What this task involves |
Using the data beneath this instruction, retype only the lines from the one that contains "102: (526, 409)" down to the one that contains "151: (1029, 614)", both included, exactly as they appear.

Pixel coordinate tracking data:
☆ ☆ ☆ ☆ ☆ ☆ ☆
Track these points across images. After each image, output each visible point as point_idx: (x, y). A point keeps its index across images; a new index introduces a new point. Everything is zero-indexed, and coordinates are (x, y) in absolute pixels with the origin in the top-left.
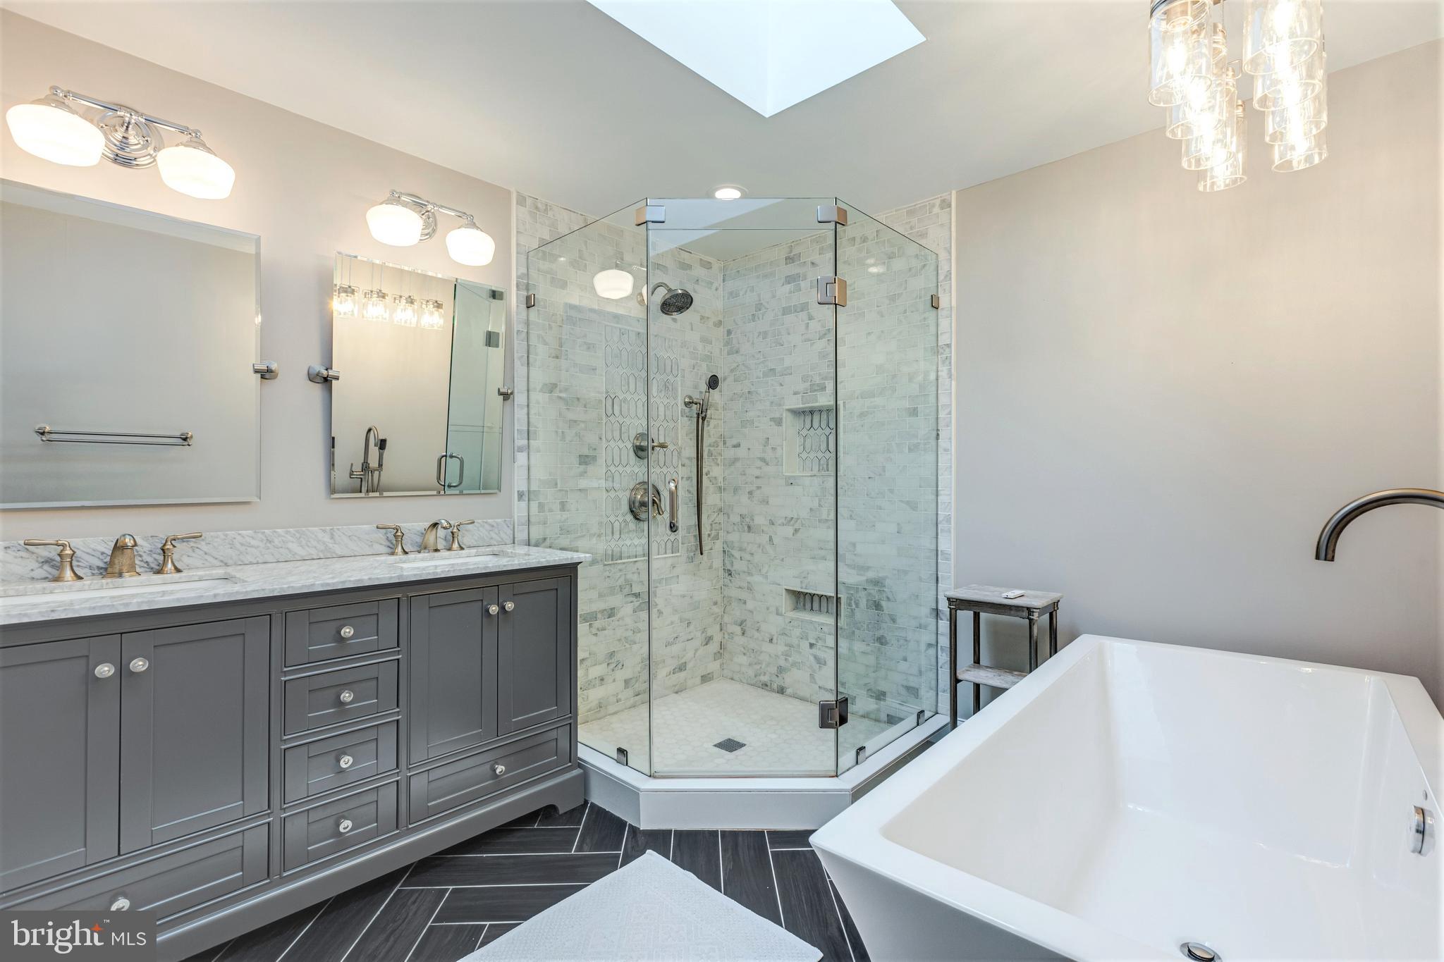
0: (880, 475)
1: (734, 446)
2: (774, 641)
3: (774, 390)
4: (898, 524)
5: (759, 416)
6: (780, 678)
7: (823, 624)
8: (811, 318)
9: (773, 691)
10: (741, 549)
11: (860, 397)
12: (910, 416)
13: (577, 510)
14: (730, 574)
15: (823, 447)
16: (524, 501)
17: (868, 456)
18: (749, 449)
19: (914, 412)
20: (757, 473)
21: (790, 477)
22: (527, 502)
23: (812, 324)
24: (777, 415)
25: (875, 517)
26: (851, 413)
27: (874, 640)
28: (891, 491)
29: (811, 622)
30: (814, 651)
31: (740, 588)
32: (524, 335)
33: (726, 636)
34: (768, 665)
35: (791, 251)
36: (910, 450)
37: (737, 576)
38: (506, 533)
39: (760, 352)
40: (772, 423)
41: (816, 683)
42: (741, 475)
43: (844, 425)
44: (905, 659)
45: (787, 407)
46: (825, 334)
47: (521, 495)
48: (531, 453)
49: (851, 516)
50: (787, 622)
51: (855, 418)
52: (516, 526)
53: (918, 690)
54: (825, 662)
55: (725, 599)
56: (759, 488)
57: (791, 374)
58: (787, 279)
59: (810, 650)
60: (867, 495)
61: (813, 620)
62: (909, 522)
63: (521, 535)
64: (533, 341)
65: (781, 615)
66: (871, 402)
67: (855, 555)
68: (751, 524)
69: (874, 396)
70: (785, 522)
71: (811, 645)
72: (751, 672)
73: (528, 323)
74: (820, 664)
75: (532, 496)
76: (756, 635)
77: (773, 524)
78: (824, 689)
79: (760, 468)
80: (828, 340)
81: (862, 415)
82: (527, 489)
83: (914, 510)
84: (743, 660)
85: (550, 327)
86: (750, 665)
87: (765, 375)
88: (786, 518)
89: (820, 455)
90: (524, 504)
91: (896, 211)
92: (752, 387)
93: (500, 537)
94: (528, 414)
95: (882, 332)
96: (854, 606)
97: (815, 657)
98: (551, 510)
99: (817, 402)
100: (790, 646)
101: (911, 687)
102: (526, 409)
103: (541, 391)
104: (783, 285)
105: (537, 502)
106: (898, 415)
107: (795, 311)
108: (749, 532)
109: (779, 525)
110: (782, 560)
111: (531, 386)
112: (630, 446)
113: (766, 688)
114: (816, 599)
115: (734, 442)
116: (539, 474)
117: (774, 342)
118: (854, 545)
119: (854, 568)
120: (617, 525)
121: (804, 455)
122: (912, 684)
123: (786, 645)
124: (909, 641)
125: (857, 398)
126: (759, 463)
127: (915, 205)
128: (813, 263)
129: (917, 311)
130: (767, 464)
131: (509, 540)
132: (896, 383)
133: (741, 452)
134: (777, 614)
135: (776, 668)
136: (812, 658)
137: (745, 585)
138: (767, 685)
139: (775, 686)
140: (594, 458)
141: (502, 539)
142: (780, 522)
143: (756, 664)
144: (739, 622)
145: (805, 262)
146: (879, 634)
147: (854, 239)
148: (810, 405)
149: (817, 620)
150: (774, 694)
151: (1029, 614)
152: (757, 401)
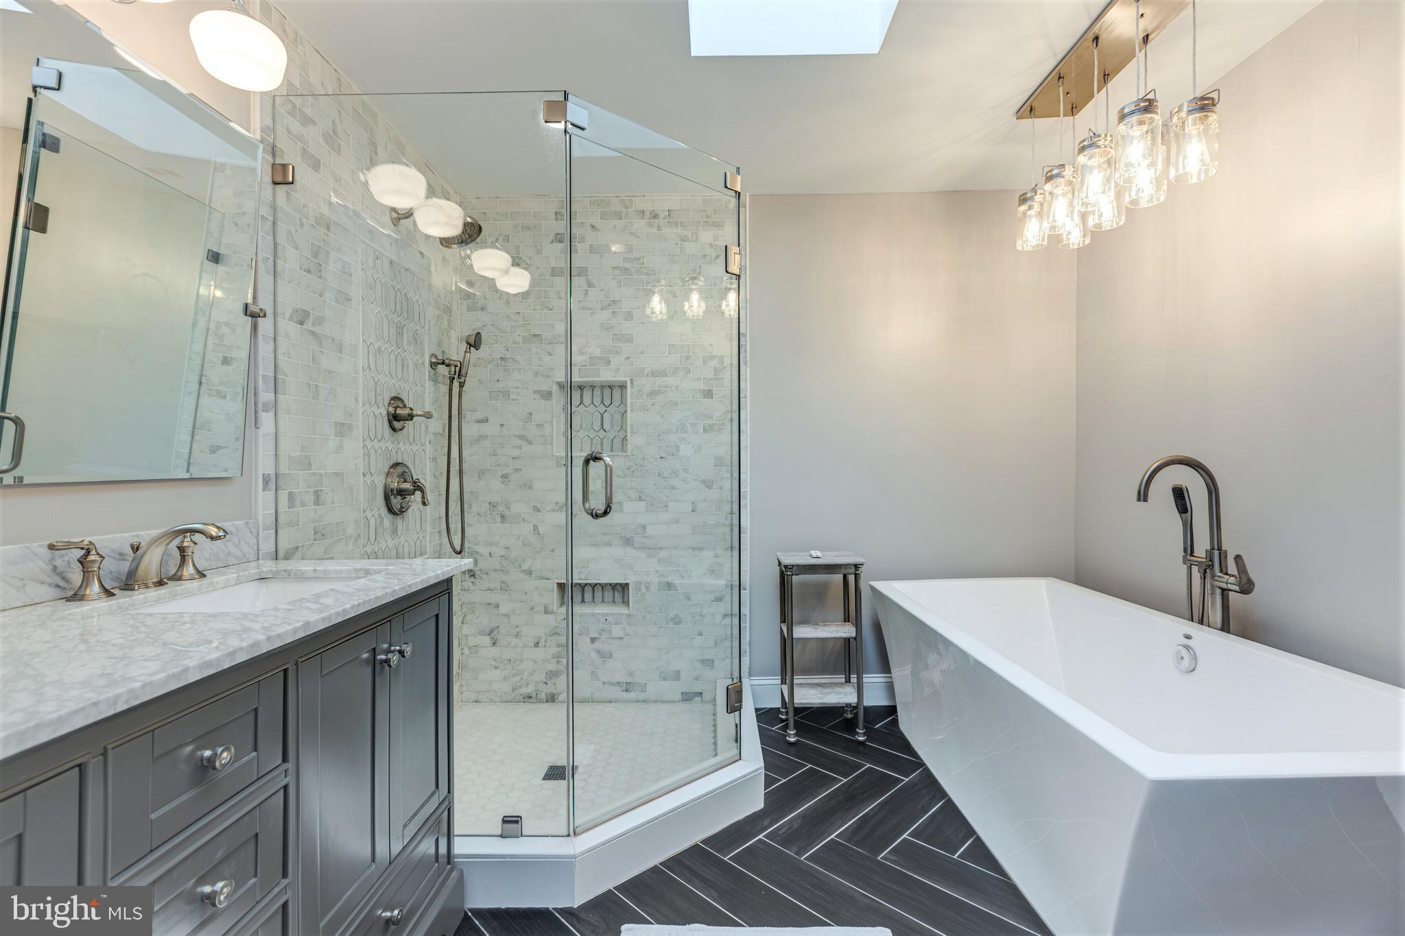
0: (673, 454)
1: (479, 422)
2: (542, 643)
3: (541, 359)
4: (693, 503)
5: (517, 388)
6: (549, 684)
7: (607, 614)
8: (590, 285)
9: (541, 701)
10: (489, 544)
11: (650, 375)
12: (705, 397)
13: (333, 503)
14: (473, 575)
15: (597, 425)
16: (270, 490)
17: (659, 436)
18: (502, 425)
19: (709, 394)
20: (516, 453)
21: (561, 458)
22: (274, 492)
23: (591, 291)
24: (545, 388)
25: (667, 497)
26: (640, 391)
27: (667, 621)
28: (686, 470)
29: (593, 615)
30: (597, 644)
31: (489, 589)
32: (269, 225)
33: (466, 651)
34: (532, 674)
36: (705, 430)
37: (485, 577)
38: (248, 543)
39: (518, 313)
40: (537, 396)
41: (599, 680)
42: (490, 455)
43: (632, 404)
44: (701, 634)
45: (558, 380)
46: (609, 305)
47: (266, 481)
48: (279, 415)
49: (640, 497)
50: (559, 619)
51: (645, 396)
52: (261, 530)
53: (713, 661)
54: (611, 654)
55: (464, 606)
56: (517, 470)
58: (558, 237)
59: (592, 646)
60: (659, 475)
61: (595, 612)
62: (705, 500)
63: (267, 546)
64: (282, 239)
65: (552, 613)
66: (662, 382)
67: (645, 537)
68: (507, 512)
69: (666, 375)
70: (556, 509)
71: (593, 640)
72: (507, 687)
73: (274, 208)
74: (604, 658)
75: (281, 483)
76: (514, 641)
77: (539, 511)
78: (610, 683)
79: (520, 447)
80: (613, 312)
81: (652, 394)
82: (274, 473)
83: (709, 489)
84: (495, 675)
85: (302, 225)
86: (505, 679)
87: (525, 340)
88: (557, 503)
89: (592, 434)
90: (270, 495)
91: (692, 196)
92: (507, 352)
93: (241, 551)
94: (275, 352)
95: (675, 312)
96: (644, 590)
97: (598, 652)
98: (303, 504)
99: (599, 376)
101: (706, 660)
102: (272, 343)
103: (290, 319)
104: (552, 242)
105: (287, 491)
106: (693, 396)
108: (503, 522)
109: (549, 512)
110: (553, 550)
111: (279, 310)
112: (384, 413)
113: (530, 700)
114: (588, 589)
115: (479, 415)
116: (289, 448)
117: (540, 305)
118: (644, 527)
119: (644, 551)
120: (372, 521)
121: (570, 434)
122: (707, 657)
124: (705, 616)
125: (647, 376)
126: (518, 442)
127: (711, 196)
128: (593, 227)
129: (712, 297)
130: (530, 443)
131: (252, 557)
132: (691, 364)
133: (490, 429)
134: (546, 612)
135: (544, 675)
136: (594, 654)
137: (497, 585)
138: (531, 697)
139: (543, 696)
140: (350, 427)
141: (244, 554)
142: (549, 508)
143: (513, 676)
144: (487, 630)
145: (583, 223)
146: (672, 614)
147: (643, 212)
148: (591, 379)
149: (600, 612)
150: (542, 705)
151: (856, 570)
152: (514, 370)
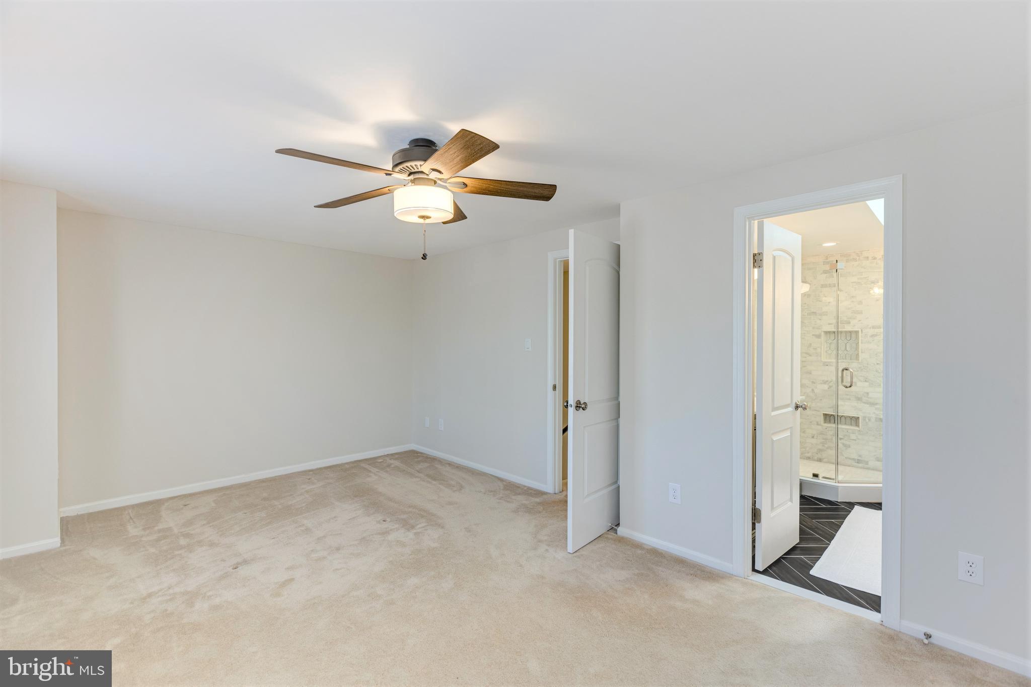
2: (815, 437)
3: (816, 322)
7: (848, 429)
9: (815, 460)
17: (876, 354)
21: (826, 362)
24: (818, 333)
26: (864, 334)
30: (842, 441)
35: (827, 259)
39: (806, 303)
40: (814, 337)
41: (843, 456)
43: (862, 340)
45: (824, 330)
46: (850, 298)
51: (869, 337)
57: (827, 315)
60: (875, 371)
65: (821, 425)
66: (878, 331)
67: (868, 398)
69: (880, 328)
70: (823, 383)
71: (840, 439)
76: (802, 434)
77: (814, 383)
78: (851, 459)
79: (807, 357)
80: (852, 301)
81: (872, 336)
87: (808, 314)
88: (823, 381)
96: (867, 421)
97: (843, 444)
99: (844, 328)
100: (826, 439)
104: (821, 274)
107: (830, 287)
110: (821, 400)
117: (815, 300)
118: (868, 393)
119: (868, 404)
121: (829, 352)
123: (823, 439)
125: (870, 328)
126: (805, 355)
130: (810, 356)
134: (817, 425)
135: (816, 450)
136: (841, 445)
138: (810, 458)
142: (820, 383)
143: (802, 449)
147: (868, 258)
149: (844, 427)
☆ ☆ ☆ ☆ ☆ ☆ ☆
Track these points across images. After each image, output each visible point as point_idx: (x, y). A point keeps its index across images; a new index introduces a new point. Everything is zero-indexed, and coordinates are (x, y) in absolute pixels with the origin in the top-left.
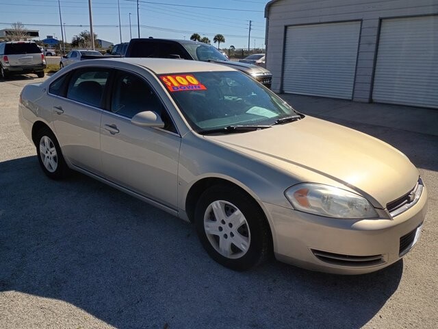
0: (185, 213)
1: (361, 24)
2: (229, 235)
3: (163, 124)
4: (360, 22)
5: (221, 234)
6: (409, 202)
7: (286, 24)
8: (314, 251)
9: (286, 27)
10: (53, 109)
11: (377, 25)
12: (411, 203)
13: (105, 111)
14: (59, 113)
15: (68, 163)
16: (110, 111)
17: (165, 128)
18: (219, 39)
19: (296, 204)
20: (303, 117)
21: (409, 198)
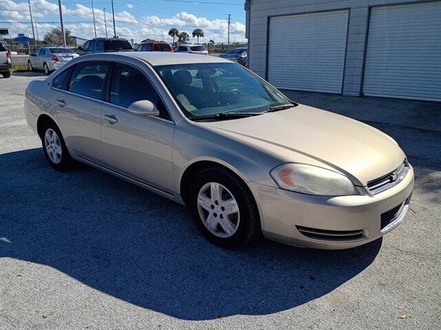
☆ ☆ ☆ ☆ ☆ ☆ ☆
Reply |
102: (526, 409)
103: (541, 391)
104: (783, 285)
105: (537, 502)
106: (898, 415)
107: (795, 311)
108: (749, 532)
109: (779, 525)
110: (782, 560)
111: (531, 386)
112: (630, 446)
113: (766, 688)
114: (816, 599)
115: (734, 442)
116: (539, 474)
117: (774, 342)
118: (854, 545)
119: (854, 568)
120: (617, 525)
121: (804, 455)
122: (912, 684)
123: (786, 645)
124: (909, 641)
125: (857, 398)
126: (759, 463)
127: (915, 205)
128: (813, 263)
129: (917, 311)
130: (767, 464)
131: (509, 540)
132: (896, 383)
133: (741, 452)
134: (777, 614)
135: (776, 668)
136: (812, 658)
137: (745, 585)
138: (767, 685)
139: (775, 686)
140: (594, 458)
141: (502, 539)
142: (780, 522)
143: (756, 664)
144: (739, 622)
145: (805, 262)
146: (879, 634)
147: (854, 239)
148: (810, 405)
149: (817, 620)
150: (774, 694)
151: (1029, 614)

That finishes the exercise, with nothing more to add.